Bothe is married and has two children.

== Political career ==
From 2006 to 2009, Bothe was a member of the Christian Democratic Union of Germany (CDU). In 2013, Bothe joined the AfD. On 15 October 2017, Bothe entered the Lower Saxony Landtag as a deputy for the AfD. His party had placed him second on the state list; he ran in constituency 49 in Lüneburg.

From September 2020 until the end of the legislative period in November 2022, he was a non-attached member of the Landtag.

In the 2022 Lower Saxony state election, Bothe once again entered the Landtag via the AfD’s regional list.

Bothe is regarded as a friend of Israel and a fighter against the growing antisemitism in Germany.

== Lawsuits initiated by Bothe ==
In 2024, Bothe attracted nationwide attention by demanding the disclosure of the first names of German nationals involved in assaults on emergency personnel during New Year’s Eve 2022/2023, in order to reveal their alleged migration background. However, the Lower Saxony State Court rejected Bothe’s lawsuit, stating that such disclosure could violate the legitimate interests of third parties.

In 2025, Stephan Bothe filed a lawsuit against the Oldenburg Police Directorate and achieved partial success before the Administrative Court. The court ruled that then police president Johann Kühme had violated the principles of neutrality and objectivity with certain statements about the AfD. Other statements by Kühme, however, were deemed permissible.
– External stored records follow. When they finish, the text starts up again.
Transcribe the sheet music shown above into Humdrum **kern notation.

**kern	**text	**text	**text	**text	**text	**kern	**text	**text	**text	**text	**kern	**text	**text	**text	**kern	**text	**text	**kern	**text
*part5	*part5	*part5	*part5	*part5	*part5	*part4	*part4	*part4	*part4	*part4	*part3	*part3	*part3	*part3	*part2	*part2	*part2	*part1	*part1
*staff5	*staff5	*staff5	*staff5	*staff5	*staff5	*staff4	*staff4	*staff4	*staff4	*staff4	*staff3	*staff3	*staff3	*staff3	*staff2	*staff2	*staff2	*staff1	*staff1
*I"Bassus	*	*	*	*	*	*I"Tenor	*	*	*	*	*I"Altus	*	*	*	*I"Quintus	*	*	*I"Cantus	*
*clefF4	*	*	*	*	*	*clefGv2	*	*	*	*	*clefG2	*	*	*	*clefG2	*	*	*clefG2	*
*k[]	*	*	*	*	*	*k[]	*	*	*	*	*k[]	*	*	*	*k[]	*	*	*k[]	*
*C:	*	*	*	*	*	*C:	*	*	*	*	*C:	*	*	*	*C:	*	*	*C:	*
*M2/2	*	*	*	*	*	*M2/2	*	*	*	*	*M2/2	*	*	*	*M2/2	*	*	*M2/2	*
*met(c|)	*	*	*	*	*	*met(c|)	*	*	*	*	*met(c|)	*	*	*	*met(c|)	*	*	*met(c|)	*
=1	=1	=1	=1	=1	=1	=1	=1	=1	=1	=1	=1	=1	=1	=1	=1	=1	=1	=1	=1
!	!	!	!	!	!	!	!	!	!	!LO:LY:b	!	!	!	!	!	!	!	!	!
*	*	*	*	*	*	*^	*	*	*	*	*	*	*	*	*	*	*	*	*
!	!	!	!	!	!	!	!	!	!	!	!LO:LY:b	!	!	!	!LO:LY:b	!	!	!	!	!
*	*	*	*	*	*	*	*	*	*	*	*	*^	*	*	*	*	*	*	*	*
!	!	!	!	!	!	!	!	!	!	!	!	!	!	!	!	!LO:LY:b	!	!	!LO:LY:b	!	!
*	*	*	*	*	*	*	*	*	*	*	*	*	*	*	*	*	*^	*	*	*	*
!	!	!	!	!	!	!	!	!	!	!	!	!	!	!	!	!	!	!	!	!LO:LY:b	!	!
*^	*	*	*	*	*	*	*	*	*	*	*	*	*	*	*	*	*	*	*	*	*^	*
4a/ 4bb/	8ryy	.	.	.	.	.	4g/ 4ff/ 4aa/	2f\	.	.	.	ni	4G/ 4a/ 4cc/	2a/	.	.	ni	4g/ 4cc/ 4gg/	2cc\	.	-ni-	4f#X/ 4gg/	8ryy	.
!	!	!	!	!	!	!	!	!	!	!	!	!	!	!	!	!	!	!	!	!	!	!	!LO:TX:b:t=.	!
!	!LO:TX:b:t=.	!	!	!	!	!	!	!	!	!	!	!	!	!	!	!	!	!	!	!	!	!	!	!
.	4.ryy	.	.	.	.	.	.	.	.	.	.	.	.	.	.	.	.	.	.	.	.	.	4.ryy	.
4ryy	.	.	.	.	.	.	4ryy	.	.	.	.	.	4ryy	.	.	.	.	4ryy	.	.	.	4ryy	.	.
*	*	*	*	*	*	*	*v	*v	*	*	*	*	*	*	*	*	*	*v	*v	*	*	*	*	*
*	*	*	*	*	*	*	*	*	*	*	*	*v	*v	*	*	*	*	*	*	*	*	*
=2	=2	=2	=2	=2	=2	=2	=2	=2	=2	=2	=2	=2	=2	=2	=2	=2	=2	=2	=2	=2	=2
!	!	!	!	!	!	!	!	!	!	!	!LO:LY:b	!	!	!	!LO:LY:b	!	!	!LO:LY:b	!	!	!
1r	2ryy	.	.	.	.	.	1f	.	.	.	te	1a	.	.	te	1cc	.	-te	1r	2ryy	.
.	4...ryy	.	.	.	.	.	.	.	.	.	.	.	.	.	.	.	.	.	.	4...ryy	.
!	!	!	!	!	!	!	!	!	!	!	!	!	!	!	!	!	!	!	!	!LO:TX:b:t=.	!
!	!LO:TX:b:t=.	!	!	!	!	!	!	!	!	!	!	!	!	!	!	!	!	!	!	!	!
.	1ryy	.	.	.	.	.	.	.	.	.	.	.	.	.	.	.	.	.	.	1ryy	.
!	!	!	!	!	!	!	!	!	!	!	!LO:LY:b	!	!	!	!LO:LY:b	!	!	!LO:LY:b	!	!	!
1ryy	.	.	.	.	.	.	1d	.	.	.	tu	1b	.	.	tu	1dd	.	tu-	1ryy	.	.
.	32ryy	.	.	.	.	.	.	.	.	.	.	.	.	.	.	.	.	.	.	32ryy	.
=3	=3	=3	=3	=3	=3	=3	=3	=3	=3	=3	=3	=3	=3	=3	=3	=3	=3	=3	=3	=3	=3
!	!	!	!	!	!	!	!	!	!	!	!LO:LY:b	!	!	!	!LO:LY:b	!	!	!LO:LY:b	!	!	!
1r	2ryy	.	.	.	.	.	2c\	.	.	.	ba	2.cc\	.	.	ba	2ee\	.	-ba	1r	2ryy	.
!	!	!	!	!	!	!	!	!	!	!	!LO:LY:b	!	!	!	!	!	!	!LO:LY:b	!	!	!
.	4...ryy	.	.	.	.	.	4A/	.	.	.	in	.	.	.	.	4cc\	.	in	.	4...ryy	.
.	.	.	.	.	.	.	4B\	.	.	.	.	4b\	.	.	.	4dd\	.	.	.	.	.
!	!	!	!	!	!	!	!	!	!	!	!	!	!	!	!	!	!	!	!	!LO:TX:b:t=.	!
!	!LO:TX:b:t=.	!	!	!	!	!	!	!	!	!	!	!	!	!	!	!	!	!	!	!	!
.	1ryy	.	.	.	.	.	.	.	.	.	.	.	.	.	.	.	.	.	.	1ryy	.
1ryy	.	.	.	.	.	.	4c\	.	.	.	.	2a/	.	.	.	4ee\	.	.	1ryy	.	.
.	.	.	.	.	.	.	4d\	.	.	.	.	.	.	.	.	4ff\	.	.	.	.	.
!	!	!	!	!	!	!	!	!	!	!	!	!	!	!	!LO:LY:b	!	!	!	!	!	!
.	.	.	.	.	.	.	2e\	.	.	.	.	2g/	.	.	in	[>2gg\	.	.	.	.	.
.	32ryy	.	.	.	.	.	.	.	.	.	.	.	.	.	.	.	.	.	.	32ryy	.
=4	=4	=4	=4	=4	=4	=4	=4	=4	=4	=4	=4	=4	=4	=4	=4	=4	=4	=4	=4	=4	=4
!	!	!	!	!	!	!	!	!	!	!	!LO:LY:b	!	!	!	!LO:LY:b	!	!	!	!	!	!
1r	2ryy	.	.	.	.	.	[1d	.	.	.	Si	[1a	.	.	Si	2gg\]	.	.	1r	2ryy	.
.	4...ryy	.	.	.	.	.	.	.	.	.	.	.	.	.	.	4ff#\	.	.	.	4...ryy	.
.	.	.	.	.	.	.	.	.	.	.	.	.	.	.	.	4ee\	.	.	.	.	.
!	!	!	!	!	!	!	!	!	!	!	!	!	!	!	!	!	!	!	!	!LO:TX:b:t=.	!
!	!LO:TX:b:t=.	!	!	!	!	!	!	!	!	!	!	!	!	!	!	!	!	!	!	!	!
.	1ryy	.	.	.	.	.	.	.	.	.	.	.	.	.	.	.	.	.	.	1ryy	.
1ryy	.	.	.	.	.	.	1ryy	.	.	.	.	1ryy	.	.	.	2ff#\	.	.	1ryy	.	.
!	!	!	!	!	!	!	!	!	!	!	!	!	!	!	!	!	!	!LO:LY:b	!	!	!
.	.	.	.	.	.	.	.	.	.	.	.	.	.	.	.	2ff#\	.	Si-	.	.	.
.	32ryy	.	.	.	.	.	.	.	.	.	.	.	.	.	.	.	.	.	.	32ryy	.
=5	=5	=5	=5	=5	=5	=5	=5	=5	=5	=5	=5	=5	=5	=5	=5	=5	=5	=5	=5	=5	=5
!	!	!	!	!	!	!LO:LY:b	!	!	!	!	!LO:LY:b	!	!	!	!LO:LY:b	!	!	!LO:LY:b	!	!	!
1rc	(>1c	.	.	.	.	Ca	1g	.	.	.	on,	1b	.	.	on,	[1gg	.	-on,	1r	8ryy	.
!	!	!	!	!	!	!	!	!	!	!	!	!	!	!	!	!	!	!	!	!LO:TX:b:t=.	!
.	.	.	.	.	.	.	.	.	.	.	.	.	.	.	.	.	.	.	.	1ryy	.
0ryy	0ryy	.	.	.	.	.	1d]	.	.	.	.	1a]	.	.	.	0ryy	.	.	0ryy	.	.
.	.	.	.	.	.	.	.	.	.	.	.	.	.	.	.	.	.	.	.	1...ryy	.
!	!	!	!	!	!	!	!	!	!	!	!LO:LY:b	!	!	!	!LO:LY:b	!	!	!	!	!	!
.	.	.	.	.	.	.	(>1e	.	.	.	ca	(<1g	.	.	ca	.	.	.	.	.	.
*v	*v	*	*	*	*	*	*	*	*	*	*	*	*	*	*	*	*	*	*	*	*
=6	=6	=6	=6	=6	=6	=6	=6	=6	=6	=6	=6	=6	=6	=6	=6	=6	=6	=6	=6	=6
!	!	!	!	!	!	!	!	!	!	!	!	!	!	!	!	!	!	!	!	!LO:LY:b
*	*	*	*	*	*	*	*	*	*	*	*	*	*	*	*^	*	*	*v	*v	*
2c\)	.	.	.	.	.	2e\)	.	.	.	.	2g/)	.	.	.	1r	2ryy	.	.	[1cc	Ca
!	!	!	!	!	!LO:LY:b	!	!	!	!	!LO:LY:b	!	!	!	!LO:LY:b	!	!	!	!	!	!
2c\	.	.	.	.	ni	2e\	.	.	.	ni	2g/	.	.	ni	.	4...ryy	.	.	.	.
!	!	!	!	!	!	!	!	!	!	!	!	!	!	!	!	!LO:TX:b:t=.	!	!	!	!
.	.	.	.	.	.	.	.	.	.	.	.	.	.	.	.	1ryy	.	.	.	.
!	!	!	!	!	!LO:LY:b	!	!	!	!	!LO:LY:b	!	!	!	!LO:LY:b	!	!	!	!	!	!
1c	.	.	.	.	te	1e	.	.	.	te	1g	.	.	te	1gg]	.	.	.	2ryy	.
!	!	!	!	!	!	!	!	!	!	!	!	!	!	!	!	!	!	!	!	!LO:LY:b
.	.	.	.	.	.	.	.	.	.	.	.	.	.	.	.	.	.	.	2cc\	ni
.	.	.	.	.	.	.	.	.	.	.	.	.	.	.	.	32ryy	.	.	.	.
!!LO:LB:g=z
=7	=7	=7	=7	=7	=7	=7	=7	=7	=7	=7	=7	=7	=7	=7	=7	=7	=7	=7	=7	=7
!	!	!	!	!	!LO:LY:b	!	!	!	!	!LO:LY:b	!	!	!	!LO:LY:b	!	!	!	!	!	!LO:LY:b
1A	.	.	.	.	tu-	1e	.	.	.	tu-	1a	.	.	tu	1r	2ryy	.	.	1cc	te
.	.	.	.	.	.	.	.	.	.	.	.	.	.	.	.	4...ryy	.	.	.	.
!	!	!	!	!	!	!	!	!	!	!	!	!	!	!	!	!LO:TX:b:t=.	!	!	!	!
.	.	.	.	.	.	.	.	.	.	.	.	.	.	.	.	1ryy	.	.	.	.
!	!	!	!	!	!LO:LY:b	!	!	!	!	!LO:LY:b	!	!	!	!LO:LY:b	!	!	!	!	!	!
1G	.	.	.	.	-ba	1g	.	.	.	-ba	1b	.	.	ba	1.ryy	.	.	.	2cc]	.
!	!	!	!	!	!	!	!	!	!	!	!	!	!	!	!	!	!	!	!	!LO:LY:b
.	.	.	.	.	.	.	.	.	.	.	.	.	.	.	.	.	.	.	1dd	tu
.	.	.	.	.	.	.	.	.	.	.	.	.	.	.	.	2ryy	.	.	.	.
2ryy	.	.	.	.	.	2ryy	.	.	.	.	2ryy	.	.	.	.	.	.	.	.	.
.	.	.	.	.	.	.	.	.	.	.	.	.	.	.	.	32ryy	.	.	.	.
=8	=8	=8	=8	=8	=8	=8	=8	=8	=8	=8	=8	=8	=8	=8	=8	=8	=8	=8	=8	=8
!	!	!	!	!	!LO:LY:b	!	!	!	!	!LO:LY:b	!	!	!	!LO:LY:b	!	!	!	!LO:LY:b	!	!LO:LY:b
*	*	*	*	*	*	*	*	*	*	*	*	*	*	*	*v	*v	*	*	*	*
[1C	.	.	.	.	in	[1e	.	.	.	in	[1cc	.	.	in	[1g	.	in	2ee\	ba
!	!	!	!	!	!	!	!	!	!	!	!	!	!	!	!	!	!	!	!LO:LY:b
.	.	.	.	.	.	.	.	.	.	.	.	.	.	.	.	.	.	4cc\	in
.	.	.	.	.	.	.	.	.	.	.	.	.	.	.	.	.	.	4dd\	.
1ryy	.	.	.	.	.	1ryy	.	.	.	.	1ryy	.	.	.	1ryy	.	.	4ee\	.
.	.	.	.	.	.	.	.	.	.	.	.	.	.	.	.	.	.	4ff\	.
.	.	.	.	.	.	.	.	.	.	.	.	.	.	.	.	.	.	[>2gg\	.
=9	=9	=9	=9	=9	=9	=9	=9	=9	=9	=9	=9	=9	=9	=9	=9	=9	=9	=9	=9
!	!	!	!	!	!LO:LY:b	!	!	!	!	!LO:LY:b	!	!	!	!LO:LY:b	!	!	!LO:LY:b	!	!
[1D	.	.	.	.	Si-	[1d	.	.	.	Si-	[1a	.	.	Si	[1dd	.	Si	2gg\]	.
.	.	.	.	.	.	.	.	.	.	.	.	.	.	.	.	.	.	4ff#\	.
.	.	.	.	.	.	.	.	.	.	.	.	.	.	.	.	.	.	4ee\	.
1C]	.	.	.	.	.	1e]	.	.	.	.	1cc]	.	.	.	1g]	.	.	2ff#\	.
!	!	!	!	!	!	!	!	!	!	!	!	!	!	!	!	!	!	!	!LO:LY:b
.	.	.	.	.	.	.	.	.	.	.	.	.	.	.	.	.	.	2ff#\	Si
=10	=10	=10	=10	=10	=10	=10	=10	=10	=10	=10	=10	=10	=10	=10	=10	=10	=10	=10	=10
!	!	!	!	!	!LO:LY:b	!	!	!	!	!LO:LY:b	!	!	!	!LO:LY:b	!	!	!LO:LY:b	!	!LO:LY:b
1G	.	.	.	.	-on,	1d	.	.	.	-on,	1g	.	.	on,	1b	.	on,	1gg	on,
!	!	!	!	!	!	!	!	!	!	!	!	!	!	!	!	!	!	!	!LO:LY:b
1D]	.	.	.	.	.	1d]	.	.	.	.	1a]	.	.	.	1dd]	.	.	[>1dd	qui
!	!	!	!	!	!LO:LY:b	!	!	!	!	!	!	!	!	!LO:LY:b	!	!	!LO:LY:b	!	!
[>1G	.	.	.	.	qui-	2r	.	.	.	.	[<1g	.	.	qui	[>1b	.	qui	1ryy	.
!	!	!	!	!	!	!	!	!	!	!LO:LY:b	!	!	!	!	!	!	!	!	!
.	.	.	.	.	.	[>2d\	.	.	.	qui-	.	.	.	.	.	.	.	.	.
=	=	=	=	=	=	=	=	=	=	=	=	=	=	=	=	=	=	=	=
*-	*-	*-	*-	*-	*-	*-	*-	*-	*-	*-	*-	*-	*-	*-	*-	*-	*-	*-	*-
== Allegations against Bothe ==
In 2019, the public prosecutor’s office in Lüneburg investigated Bothe on suspicion of publicly using symbols of unconstitutional organizations. He was accused of being responsible for the so-called Abschiebär appearing on a Twitter account of the AfD district association of Lüneburg. The Abschiebär is a figure from propaganda videos of the far-right extremist group Besseres Hannover, which has been banned since 2012. In the same year, the investigation against Bothe was dropped.

In 2021, Stephan Bothe was accused of attempting to revive the far-right Flügel faction of the AfD in Lower Saxony. The AfD federal executive board subsequently filed for party expulsion proceedings against him; Bothe himself called the allegations baseless. Bothe participated in an AfD meeting in February, during which a secret reconstruction of Flügel structures bypassing the district associations was allegedly discussed. Bothe questioned the recorded audio document as evidence.

In 2021, the ban on holding office imposed on Bothe by the party was lifted again for formal reasons. A party expulsion procedure against Bothe failed.